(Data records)
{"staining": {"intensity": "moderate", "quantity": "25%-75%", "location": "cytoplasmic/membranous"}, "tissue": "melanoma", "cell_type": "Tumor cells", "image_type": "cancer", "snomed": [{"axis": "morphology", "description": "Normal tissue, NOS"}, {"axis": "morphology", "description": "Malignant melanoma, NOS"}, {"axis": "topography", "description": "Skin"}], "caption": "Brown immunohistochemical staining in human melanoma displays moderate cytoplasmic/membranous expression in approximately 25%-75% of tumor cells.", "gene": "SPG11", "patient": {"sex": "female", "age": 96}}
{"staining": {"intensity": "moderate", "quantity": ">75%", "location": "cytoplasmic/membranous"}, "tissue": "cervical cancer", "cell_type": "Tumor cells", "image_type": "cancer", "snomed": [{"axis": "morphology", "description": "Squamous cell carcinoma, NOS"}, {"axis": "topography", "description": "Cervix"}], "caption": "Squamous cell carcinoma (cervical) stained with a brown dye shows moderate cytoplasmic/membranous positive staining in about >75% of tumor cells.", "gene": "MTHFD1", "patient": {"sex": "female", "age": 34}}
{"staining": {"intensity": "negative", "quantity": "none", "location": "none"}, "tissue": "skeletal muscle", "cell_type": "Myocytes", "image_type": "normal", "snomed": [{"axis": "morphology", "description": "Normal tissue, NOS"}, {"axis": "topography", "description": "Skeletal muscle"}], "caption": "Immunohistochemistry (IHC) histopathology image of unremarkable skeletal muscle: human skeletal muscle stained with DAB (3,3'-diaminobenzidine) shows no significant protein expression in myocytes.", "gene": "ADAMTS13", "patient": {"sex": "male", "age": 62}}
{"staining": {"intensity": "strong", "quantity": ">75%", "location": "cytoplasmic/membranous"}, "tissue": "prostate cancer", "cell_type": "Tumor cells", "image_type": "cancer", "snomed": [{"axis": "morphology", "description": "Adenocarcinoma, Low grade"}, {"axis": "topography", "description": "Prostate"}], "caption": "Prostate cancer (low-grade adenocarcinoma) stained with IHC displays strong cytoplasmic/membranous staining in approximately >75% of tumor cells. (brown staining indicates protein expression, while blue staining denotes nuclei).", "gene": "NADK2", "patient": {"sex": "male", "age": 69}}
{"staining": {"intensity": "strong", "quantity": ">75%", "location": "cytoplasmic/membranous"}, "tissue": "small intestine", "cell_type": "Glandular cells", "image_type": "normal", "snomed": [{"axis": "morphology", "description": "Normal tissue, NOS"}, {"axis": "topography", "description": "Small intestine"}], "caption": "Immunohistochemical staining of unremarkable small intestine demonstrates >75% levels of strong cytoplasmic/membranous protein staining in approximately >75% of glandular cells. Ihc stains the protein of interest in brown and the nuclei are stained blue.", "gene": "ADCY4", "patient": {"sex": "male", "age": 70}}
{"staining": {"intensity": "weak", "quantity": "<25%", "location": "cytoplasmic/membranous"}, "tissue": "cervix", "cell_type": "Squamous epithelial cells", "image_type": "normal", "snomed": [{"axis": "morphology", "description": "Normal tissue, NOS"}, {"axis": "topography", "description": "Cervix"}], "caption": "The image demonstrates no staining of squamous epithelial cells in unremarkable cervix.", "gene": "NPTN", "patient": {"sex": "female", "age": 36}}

■ Problem ■
Word for word, write out all of the data above.

■ Your response ■
{"staining": {"intensity": "moderate", "quantity": "25%-75%", "location": "cytoplasmic/membranous"}, "tissue": "melanoma", "cell_type": "Tumor cells", "image_type": "cancer", "snomed": [{"axis": "morphology", "description": "Normal tissue, NOS"}, {"axis": "morphology", "description": "Malignant melanoma, NOS"}, {"axis": "topography", "description": "Skin"}], "caption": "Brown immunohistochemical staining in human melanoma displays moderate cytoplasmic/membranous expression in approximately 25%-75% of tumor cells.", "gene": "SPG11", "patient": {"sex": "female", "age": 96}}
{"staining": {"intensity": "moderate", "quantity": ">75%", "location": "cytoplasmic/membranous"}, "tissue": "cervical cancer", "cell_type": "Tumor cells", "image_type": "cancer", "snomed": [{"axis": "morphology", "description": "Squamous cell carcinoma, NOS"}, {"axis": "topography", "description": "Cervix"}], "caption": "Squamous cell carcinoma (cervical) stained with a brown dye shows moderate cytoplasmic/membranous positive staining in about >75% of tumor cells.", "gene": "MTHFD1", "patient": {"sex": "female", "age": 34}}
{"staining": {"intensity": "negative", "quantity": "none", "location": "none"}, "tissue": "skeletal muscle", "cell_type": "Myocytes", "image_type": "normal", "snomed": [{"axis": "morphology", "description": "Normal tissue, NOS"}, {"axis": "topography", "description": "Skeletal muscle"}], "caption": "Immunohistochemistry (IHC) histopathology image of unremarkable skeletal muscle: human skeletal muscle stained with DAB (3,3'-diaminobenzidine) shows no significant protein expression in myocytes.", "gene": "ADAMTS13", "patient": {"sex": "male", "age": 62}}
{"staining": {"intensity": "strong", "quantity": ">75%", "location": "cytoplasmic/membranous"}, "tissue": "prostate cancer", "cell_type": "Tumor cells", "image_type": "cancer", "snomed": [{"axis": "morphology", "description": "Adenocarcinoma, Low grade"}, {"axis": "topography", "description": "Prostate"}], "caption": "Prostate cancer (low-grade adenocarcinoma) stained with IHC displays strong cytoplasmic/membranous staining in approximately >75% of tumor cells. (brown staining indicates protein expression, while blue staining denotes nuclei).", "gene": "NADK2", "patient": {"sex": "male", "age": 69}}
{"staining": {"intensity": "strong", "quantity": ">75%", "location": "cytoplasmic/membranous"}, "tissue": "small intestine", "cell_type": "Glandular cells", "image_type": "normal", "snomed": [{"axis": "morphology", "description": "Normal tissue, NOS"}, {"axis": "topography", "description": "Small intestine"}], "caption": "Immunohistochemical staining of unremarkable small intestine demonstrates >75% levels of strong cytoplasmic/membranous protein staining in approximately >75% of glandular cells. Ihc stains the protein of interest in brown and the nuclei are stained blue.", "gene": "ADCY4", "patient": {"sex": "male", "age": 70}}
{"staining": {"intensity": "weak", "quantity": "<25%", "location": "cytoplasmic/membranous"}, "tissue": "cervix", "cell_type": "Squamous epithelial cells", "image_type": "normal", "snomed": [{"axis": "morphology", "description": "Normal tissue, NOS"}, {"axis": "topography", "description": "Cervix"}], "caption": "The image demonstrates no staining of squamous epithelial cells in unremarkable cervix.", "gene": "NPTN", "patient": {"sex": "female", "age": 36}}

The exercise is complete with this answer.